### [What you need to do]
The answer must reproduce every record exactly, with all pictures omitted.
===============
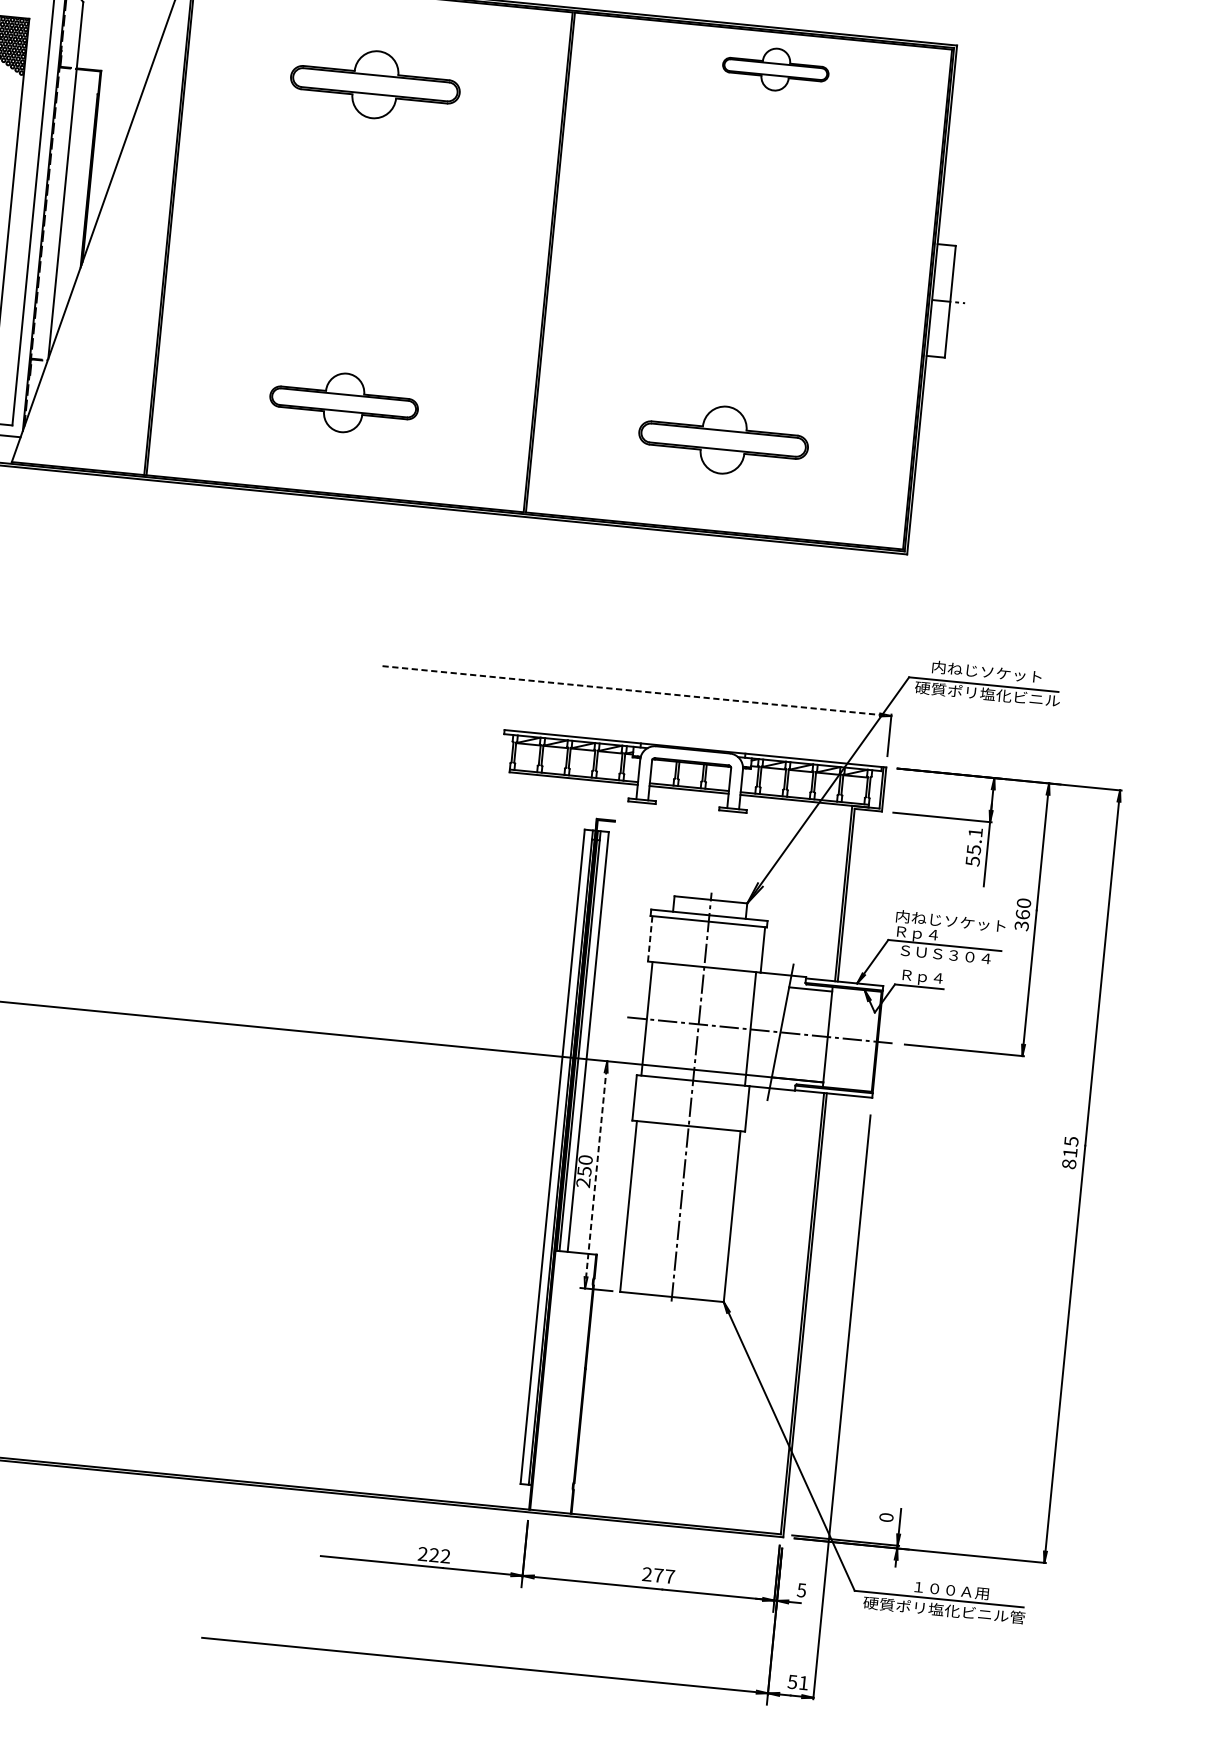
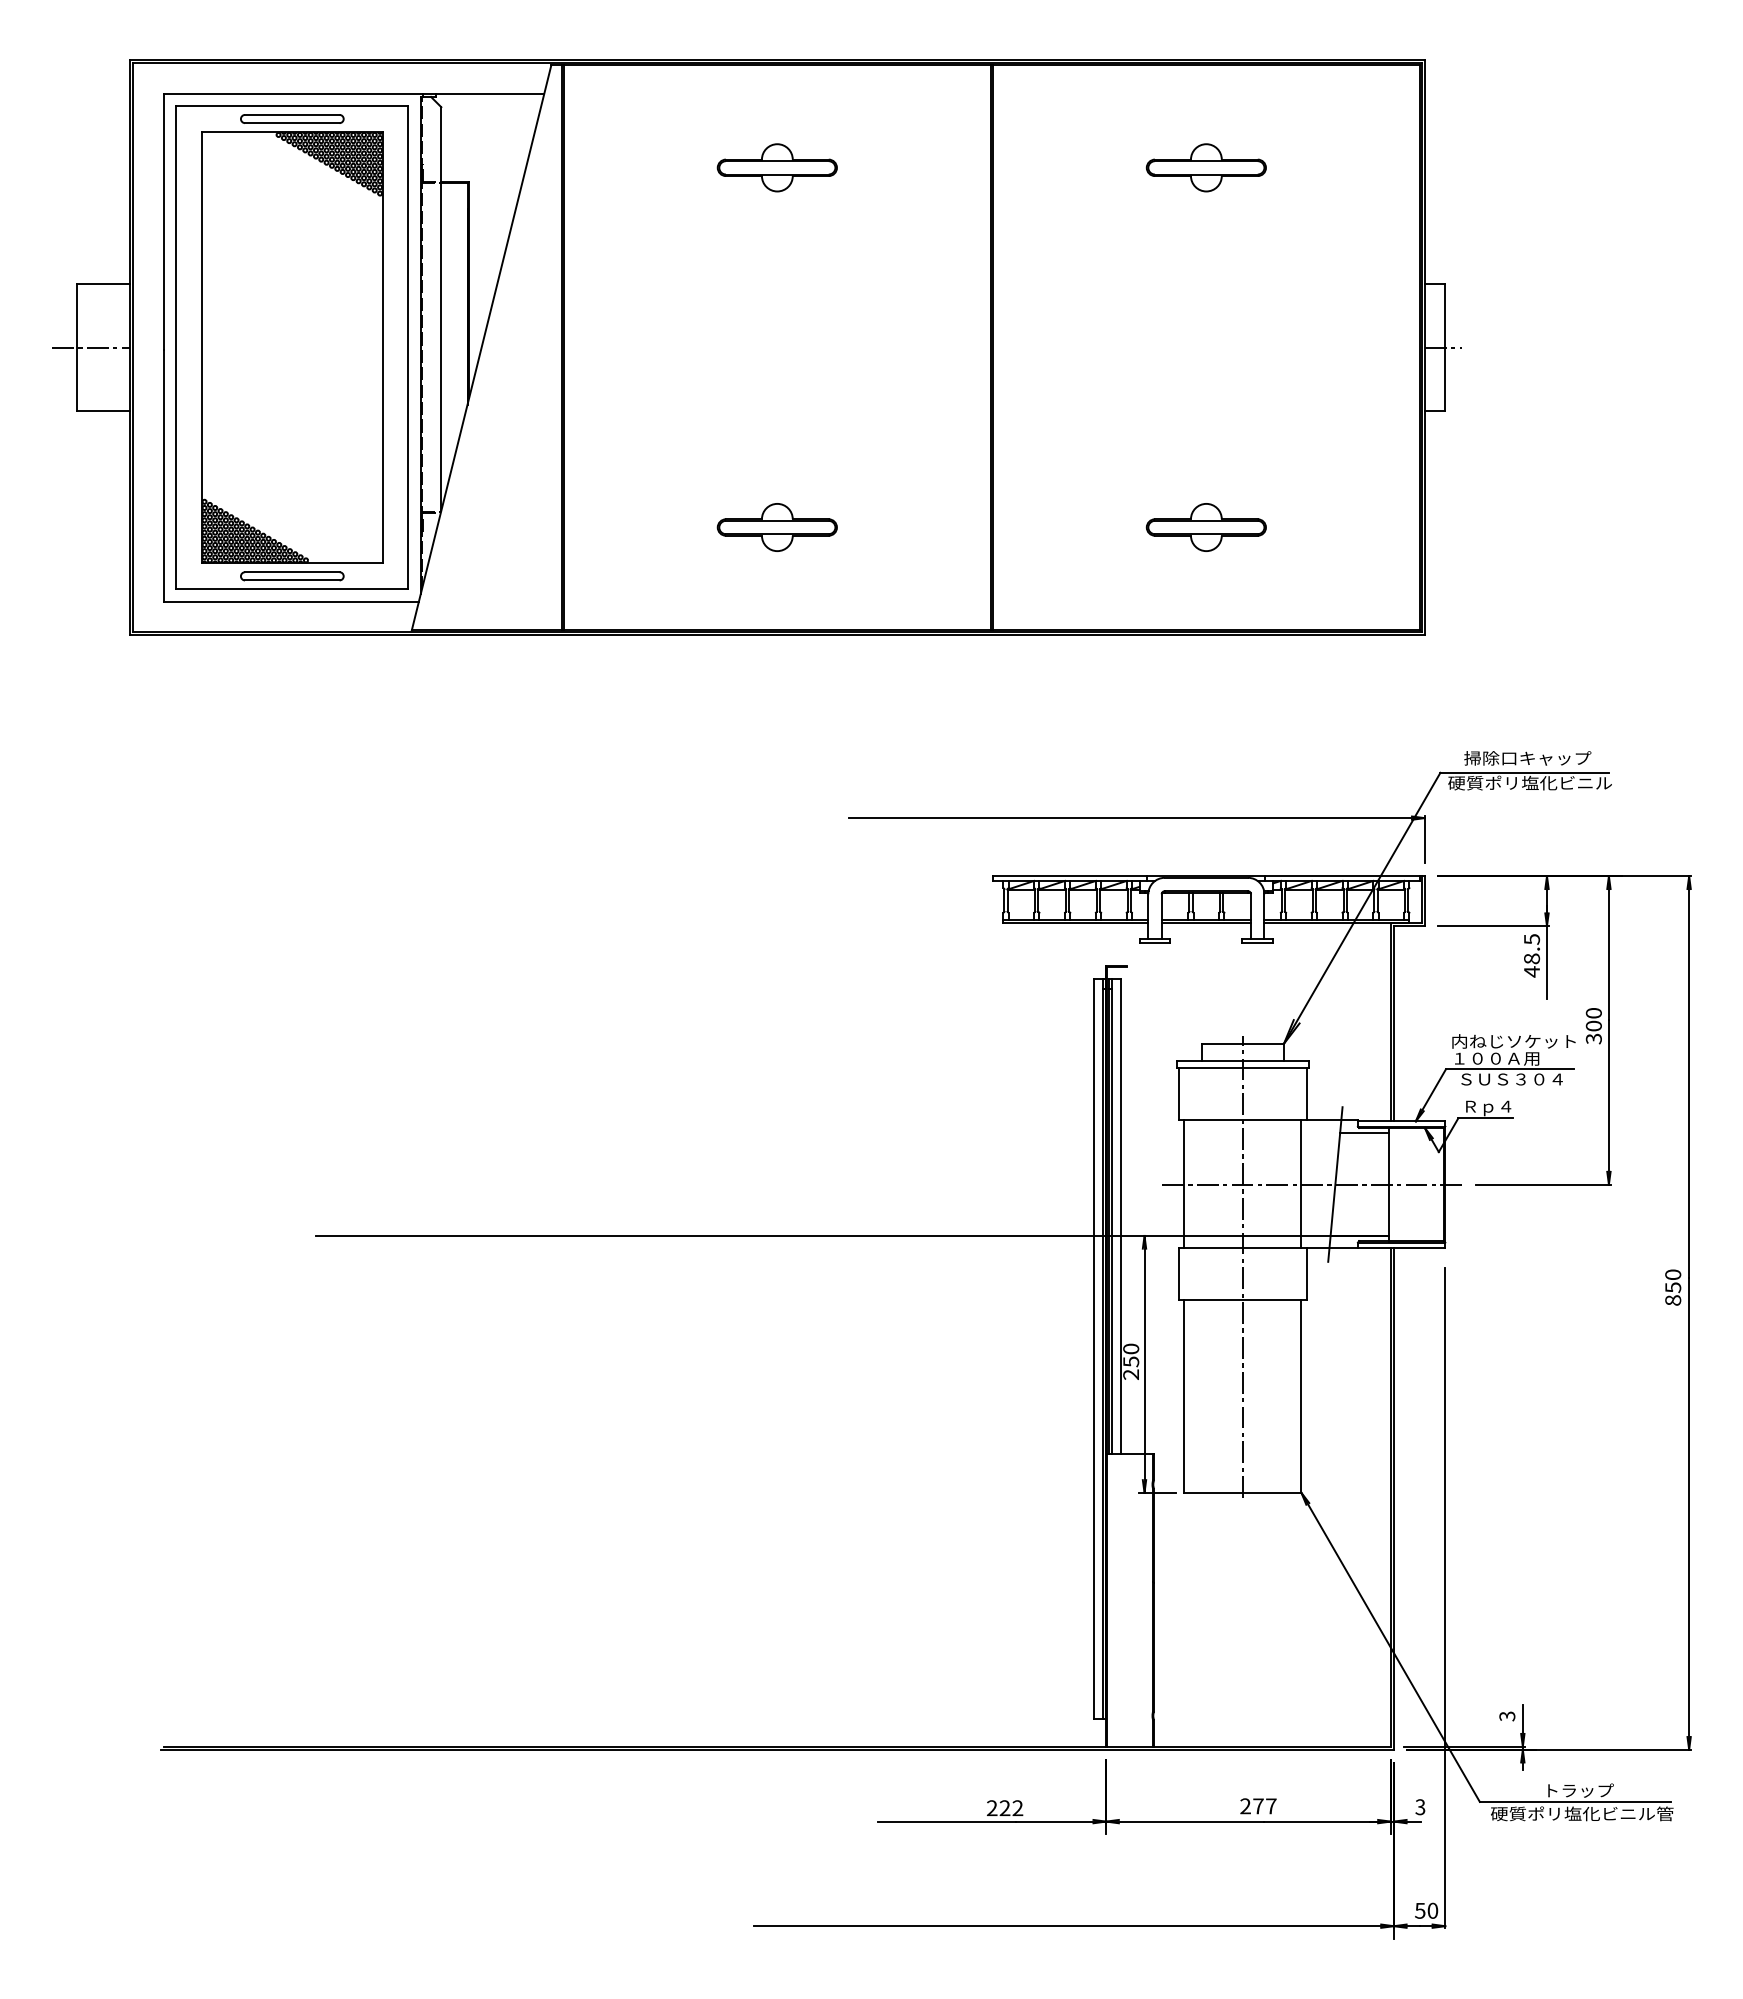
part: (775, 69) -> (1205, 167), moved
part: (374, 84) -> (776, 167), size x0.62
part: (343, 402) -> (776, 527), size x0.71
part: (722, 440) -> (1205, 527), size x0.62
text: (987, 672) -> (1527, 758), 内ねじソケット -> 掃除口キャップ
line: (637, 691) -> (1137, 818), dashed -> solid
text: (974, 846) -> (1532, 955), 55.1 -> 48.5
text: (1022, 914) -> (1593, 1025), 360 -> 300
text: (934, 935) -> (1497, 1059), Ｒｐ４ -> １００Ａ用
line: (650, 939) -> (1179, 1094), dashed -> solid
text: (1071, 1147) -> (1673, 1281), 815 -> 850
line: (596, 1174) -> (1144, 1363), dashed -> solid
text: (886, 1517) -> (1507, 1716), 0 -> 3
text: (801, 1589) -> (1420, 1806), 5 -> 3
text: (951, 1590) -> (1588, 1790), １００Ａ用 -> トラップ
text: (803, 1682) -> (1432, 1910), 51 -> 50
===============
### [Reply to the exercise]
part: (775, 69) -> (1205, 167), moved
part: (374, 84) -> (776, 167), size x0.62
part: (343, 402) -> (776, 527), size x0.71
part: (722, 440) -> (1205, 527), size x0.62
text: (987, 672) -> (1527, 758), 内ねじソケット -> 掃除口キャップ
line: (637, 691) -> (1137, 818), dashed -> solid
text: (974, 846) -> (1532, 955), 55.1 -> 48.5
text: (1022, 914) -> (1593, 1025), 360 -> 300
text: (934, 935) -> (1497, 1059), Ｒｐ４ -> １００Ａ用
line: (650, 939) -> (1179, 1094), dashed -> solid
text: (1071, 1147) -> (1673, 1281), 815 -> 850
line: (596, 1174) -> (1144, 1363), dashed -> solid
text: (886, 1517) -> (1507, 1716), 0 -> 3
text: (801, 1589) -> (1420, 1806), 5 -> 3
text: (951, 1590) -> (1588, 1790), １００Ａ用 -> トラップ
text: (803, 1682) -> (1432, 1910), 51 -> 50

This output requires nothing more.